[Photos with calibration data]
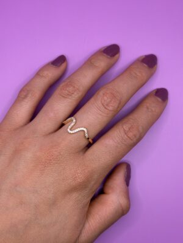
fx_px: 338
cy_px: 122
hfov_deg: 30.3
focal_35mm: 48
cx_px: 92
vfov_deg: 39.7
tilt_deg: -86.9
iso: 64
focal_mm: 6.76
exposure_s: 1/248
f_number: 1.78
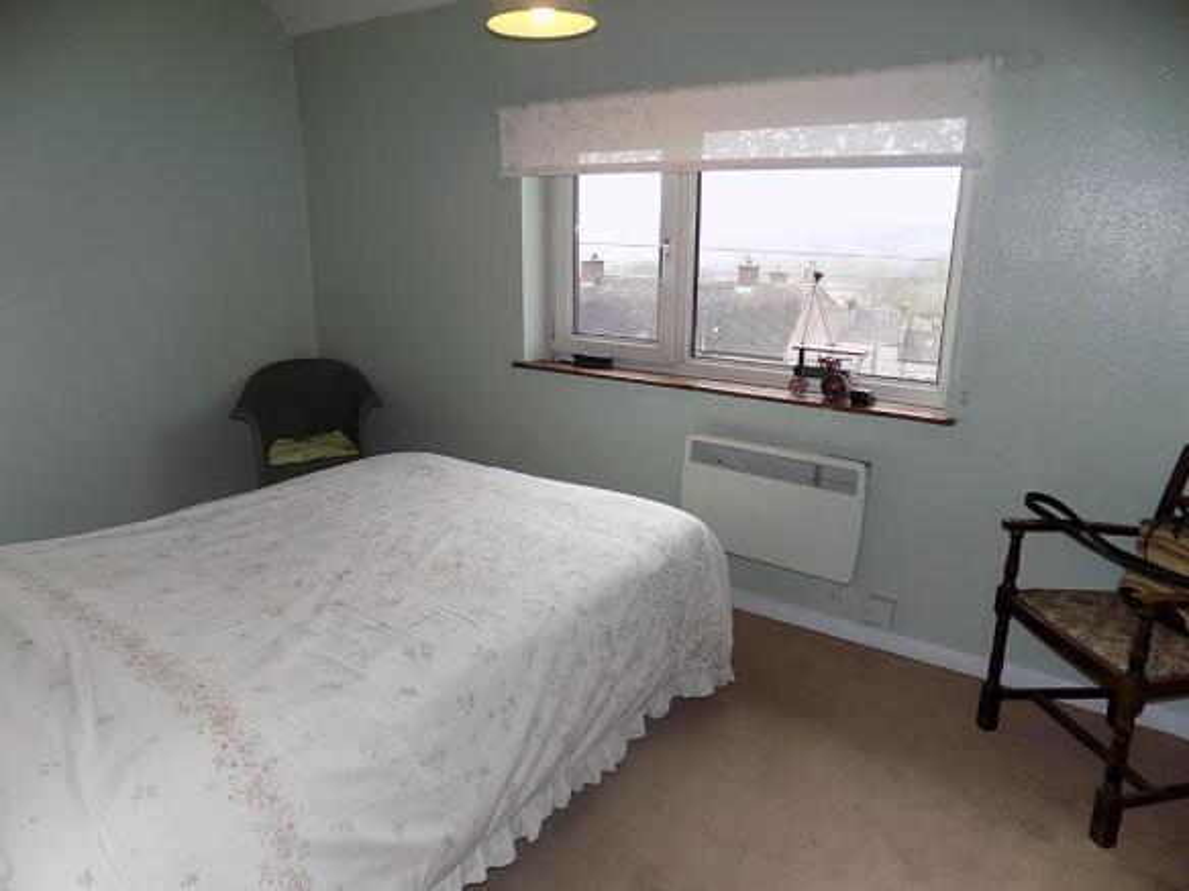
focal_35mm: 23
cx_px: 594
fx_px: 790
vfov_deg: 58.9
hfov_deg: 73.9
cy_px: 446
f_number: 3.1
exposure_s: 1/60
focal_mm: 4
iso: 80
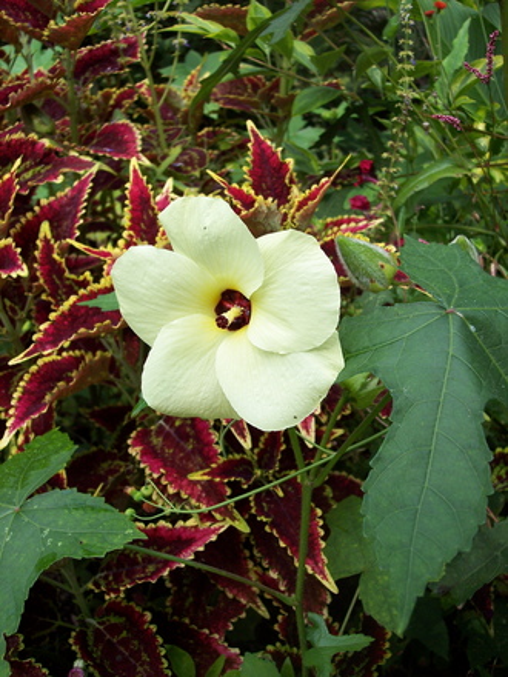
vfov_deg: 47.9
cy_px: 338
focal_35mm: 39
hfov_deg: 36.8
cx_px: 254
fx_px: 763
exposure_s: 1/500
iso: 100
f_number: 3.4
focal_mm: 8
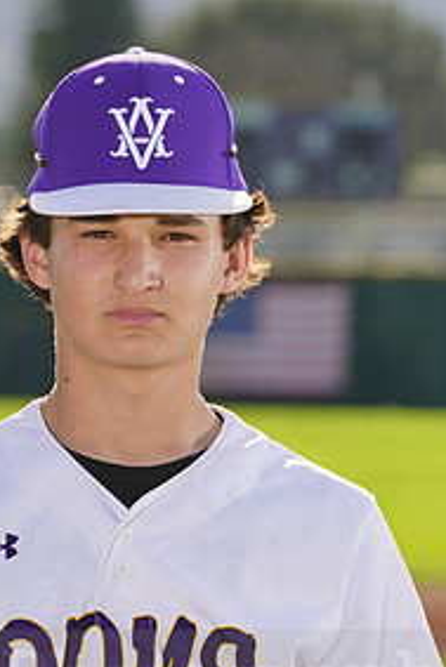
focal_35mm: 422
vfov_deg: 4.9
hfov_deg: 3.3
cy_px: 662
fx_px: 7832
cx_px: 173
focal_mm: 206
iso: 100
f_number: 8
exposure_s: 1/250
...
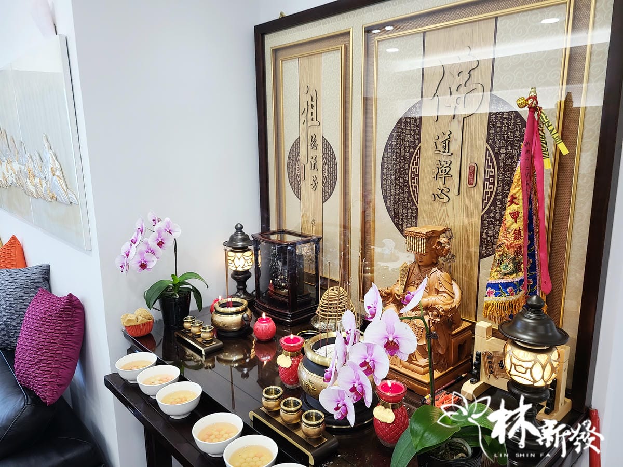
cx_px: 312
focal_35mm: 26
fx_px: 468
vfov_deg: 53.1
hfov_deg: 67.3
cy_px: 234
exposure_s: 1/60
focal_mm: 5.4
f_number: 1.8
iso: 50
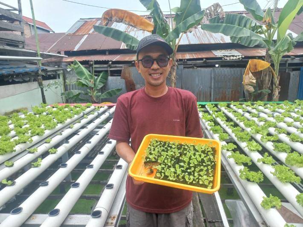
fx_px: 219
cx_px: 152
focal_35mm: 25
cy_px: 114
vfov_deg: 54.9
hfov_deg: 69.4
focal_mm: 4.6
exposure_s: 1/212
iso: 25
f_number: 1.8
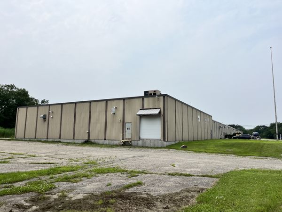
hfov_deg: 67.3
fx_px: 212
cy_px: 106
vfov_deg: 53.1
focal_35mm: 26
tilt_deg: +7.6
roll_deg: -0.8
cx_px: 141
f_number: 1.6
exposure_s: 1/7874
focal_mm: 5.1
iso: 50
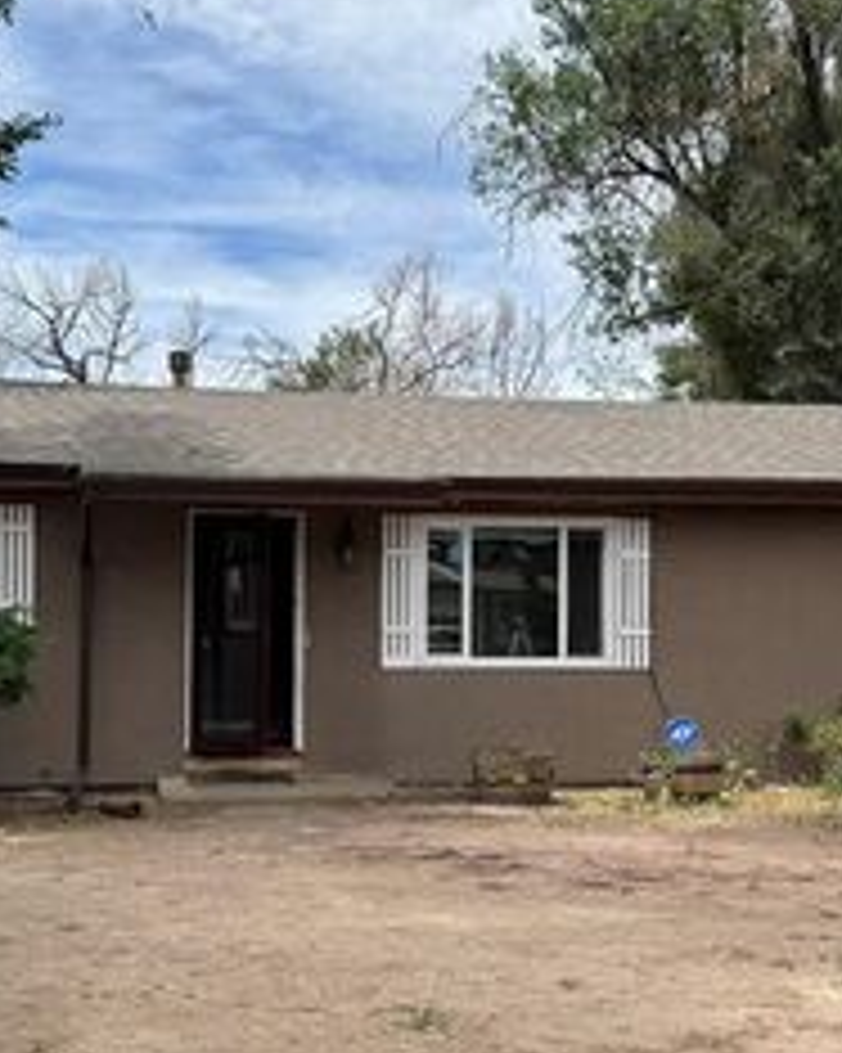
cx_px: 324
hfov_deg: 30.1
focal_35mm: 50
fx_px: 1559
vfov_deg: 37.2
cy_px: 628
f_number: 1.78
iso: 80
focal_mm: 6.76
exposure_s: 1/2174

Work item:
From the records above, copy only the lines starting with the line that holds "focal_35mm: 50" and going on through the line that holds "exposure_s: 1/2174", exactly as written.

Answer box:
focal_35mm: 50
fx_px: 1559
vfov_deg: 37.2
cy_px: 628
f_number: 1.78
iso: 80
focal_mm: 6.76
exposure_s: 1/2174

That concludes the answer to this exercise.